Find and copy every line in the rows below that contains the word "rate". Case counts.

-- Opening Marker --

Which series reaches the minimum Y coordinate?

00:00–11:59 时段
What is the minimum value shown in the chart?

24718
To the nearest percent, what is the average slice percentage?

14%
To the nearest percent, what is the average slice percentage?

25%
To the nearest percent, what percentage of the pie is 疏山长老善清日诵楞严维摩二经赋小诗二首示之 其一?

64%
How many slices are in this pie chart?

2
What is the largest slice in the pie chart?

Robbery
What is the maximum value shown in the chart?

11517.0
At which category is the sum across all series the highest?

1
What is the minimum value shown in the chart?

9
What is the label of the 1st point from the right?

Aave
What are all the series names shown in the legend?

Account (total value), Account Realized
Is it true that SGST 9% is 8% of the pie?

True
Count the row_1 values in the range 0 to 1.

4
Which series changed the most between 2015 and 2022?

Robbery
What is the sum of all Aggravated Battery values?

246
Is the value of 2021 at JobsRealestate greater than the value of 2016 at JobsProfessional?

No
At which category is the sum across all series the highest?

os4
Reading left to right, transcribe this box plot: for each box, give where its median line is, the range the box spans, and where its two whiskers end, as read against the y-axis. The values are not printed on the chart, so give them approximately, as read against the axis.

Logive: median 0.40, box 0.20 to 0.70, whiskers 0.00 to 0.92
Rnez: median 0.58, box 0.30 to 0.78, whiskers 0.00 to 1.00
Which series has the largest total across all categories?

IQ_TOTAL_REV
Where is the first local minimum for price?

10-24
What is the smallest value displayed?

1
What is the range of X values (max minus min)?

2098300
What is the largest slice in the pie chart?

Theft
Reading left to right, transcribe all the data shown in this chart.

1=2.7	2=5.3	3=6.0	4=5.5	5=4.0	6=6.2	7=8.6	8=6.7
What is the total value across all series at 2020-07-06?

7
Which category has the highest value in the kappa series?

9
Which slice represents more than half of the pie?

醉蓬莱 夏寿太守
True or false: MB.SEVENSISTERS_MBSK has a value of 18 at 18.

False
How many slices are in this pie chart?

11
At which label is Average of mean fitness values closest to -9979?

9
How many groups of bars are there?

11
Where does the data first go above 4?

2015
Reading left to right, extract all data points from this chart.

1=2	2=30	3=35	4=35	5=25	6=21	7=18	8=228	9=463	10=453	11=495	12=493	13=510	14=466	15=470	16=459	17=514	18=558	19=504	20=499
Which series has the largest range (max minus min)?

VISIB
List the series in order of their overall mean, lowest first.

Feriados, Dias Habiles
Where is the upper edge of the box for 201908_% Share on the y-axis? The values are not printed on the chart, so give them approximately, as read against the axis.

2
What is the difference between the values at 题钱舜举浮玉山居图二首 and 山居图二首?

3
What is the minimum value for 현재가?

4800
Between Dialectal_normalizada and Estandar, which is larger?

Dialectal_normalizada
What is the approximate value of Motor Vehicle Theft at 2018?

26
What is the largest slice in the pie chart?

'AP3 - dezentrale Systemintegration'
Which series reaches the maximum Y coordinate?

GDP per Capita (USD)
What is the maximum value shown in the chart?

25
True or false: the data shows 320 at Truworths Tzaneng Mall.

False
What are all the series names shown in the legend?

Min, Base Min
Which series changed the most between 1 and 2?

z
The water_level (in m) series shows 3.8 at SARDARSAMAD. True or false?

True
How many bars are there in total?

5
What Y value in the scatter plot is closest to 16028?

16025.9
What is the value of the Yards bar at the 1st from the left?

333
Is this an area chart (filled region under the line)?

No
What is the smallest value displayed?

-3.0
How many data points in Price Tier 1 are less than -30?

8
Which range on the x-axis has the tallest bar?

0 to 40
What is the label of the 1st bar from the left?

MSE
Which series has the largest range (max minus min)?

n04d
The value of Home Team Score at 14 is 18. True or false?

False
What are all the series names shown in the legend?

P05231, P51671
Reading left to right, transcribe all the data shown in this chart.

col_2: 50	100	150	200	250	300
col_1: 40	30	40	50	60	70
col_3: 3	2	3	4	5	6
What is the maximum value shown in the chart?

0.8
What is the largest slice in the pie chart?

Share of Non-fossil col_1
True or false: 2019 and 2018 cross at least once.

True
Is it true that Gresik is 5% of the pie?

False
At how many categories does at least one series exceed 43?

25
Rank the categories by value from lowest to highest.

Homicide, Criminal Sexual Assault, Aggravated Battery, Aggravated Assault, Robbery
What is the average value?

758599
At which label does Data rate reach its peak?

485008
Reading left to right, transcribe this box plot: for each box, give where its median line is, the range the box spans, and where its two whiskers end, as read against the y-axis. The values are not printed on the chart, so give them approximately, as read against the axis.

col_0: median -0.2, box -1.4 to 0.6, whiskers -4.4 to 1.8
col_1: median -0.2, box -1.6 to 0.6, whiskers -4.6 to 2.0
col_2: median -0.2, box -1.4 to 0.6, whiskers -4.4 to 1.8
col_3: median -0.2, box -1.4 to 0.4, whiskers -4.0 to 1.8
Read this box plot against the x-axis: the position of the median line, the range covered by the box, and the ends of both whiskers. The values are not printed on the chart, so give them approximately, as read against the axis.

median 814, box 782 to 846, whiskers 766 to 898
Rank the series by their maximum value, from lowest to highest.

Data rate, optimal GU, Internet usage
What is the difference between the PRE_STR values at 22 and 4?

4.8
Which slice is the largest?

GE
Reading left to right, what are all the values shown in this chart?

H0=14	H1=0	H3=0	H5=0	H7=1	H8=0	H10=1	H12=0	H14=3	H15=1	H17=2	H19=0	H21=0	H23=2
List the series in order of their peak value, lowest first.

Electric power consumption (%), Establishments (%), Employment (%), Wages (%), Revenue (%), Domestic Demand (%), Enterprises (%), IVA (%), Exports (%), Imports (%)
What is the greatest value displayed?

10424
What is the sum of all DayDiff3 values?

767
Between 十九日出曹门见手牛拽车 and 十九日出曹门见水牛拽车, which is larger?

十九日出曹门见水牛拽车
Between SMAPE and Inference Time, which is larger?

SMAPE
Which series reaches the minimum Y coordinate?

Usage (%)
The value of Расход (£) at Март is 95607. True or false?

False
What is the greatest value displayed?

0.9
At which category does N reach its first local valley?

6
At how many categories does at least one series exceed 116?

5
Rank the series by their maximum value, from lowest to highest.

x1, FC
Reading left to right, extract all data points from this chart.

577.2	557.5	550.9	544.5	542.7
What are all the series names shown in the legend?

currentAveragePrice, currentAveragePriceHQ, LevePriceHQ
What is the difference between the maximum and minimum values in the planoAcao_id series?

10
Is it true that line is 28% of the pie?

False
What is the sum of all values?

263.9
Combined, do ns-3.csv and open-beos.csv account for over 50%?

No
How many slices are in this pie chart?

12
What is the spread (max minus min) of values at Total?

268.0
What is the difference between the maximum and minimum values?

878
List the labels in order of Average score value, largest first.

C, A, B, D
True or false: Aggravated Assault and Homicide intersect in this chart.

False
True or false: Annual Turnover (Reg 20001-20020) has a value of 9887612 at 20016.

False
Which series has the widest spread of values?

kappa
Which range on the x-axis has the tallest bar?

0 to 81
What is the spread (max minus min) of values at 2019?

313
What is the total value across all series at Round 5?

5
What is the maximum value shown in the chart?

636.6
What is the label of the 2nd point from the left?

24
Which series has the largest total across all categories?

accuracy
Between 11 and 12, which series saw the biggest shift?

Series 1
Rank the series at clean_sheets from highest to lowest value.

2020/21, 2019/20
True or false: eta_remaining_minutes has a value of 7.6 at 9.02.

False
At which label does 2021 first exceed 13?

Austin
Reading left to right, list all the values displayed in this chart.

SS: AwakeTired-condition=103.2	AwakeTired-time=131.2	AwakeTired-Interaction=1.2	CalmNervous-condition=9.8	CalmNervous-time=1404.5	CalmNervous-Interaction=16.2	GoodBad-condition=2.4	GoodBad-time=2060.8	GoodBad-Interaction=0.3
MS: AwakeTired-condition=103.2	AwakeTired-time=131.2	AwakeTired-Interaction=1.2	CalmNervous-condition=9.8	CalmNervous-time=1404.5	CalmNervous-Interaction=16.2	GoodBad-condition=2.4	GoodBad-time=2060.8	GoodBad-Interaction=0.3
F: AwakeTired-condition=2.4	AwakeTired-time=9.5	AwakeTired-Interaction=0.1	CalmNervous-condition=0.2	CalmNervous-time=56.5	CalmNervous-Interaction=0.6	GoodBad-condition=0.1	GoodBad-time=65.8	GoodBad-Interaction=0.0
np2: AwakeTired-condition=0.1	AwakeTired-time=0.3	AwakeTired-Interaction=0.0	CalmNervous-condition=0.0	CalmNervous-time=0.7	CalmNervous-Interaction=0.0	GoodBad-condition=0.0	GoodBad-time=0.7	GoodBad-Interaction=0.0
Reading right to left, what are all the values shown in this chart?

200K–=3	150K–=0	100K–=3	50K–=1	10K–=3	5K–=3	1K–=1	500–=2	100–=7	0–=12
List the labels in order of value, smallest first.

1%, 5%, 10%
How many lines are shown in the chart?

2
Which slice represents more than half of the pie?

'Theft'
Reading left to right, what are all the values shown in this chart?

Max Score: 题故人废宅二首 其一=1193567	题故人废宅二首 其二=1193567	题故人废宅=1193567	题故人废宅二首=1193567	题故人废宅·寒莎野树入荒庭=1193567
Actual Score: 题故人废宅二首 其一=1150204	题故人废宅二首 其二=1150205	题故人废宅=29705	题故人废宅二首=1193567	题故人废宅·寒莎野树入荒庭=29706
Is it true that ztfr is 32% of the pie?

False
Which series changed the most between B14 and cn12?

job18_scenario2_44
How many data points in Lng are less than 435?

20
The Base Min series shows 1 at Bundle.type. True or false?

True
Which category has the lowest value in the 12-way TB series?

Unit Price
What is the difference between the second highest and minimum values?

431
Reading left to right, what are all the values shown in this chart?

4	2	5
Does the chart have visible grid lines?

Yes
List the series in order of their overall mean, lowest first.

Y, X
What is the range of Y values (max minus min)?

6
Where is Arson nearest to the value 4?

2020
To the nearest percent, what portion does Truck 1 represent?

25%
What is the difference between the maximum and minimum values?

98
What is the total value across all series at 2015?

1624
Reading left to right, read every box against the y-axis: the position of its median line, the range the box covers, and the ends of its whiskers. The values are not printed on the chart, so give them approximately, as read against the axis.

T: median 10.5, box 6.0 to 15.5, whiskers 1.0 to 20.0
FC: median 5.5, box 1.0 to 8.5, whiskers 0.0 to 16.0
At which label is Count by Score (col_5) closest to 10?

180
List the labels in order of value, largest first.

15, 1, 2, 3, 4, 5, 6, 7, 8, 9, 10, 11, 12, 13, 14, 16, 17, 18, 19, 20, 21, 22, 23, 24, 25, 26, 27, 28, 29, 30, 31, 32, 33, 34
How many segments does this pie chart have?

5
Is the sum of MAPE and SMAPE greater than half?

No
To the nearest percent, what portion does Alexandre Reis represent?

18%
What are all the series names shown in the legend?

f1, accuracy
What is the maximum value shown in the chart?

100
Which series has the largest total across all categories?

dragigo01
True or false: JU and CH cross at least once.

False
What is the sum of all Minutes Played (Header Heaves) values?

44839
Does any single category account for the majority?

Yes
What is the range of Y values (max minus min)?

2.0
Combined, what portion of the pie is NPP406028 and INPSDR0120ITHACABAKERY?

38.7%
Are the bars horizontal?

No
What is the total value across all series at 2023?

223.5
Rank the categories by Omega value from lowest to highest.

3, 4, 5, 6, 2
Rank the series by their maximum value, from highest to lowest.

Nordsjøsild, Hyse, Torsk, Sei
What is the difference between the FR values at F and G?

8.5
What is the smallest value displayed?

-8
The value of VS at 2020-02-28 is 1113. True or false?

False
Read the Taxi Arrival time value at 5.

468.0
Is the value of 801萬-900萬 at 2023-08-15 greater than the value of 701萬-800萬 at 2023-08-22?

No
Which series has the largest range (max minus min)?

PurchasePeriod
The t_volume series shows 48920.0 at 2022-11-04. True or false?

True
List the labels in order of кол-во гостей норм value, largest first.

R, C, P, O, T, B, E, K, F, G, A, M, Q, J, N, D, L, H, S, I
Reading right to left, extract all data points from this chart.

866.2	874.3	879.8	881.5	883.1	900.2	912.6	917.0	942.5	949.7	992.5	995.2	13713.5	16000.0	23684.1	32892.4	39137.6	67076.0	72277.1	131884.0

-- Closing Marker --

▶ Solution:
At which label does Data rate reach its peak?
Data rate, optimal GU, Internet usage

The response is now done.